The best way to debug is probably to filter_variants_list(Variant.parse('1:768448:G:A')) before rerunning logreg.
That should take a second, not two days (ouch!)
±-------------±------------±----------±-------------±------------±-----------------±---------------------±--------------------+
| v | logreg.beta | logreg.se | logreg.zstat | logreg.pval | logreg.fit.nIter | logreg.fit.converged | logreg.fit.exploded |
±-------------±------------±----------±-------------±------------±-----------------±---------------------±--------------------+
| Variant | Double | Double | Double | Double | Int | Boolean | Boolean |
±-------------±------------±----------±-------------±------------±-----------------±---------------------±--------------------+
| 1:768448:G:A | NA | NA | NA | NA | 26 | false | false |
±-------------±------------±----------±-------------±------------±-----------------±---------------------±--------------------+
Same thing… is there a way to check the genotypes? They were imported from imputed vcfs.
And ouch indeed… I’m using 8 cores and 64G of RAM, the next step will be UKBiobank, so I’m wondering what kind of resources I will need to do that in a decent time, like a week.

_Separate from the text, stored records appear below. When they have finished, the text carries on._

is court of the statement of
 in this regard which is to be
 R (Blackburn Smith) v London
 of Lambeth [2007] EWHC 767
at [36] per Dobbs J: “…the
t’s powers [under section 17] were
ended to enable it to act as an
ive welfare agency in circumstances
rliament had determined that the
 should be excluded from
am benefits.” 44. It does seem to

Genotypes were imputed at Sanger. According to the website:
Genotype or haplotype specific metrics are encoded in the FORMAT columns of the VCF. Depending on the pipeline choice, these may include:
FORMAT/GT: the genotype or haplotype call. Original genotype calls will not be altered.
FORMAT/ADS: the per-haplotype allele dosage (discarded in SHAPEIT2+PBWT pipeline as it can be used to reconstruct the phase).
FORMAT/DS: genotype dosage (calculated from FORMAT/ADS).
FORMAT/GP: the posterior genotype probabilities (calculated from FORMAT/ADS).
Here is how it looks like in my files:
22 16050435 . T C . PASS RefPanelAF=0.000323375;AN=14270;AC=0;INFO=1.24985e-09 GT:ADS:DS:GP 0|0:0.05,0.05:0.1:0.9025,0.095,0.0025 0|0:0.05,0.05:0.1:0.9025,0.095,0.0025
Does Hail use the GP field when use_dosages=True ?
if that .gz is actually a block gzipped file, rename the file to .bgz and try that. Otherwise, you shouldn’t use the .gz – while Hail can read it, normal gzipped files are not splittable and so all of the work will happen in one Spark task, probably OOMing somewhere and losing all fault tolerance and parallelism.
In 0.1, if all hardcalls are missing, it short circuits. But if all dosages are missing, you get a vector of NA, which I think is resulting in the math going through but the convergence criteria testing Double.NaN < tol which is false. In other words, instead of taking, say, 4 iterations, it runs to the limit of 25 iterations and gives up. Hopefully that means it will run faster on non-missing data.
I’ll update here on whether this is what’s actually happening, and if so, I’ll fix so that in the future any NaN in genotype causes a short circuit.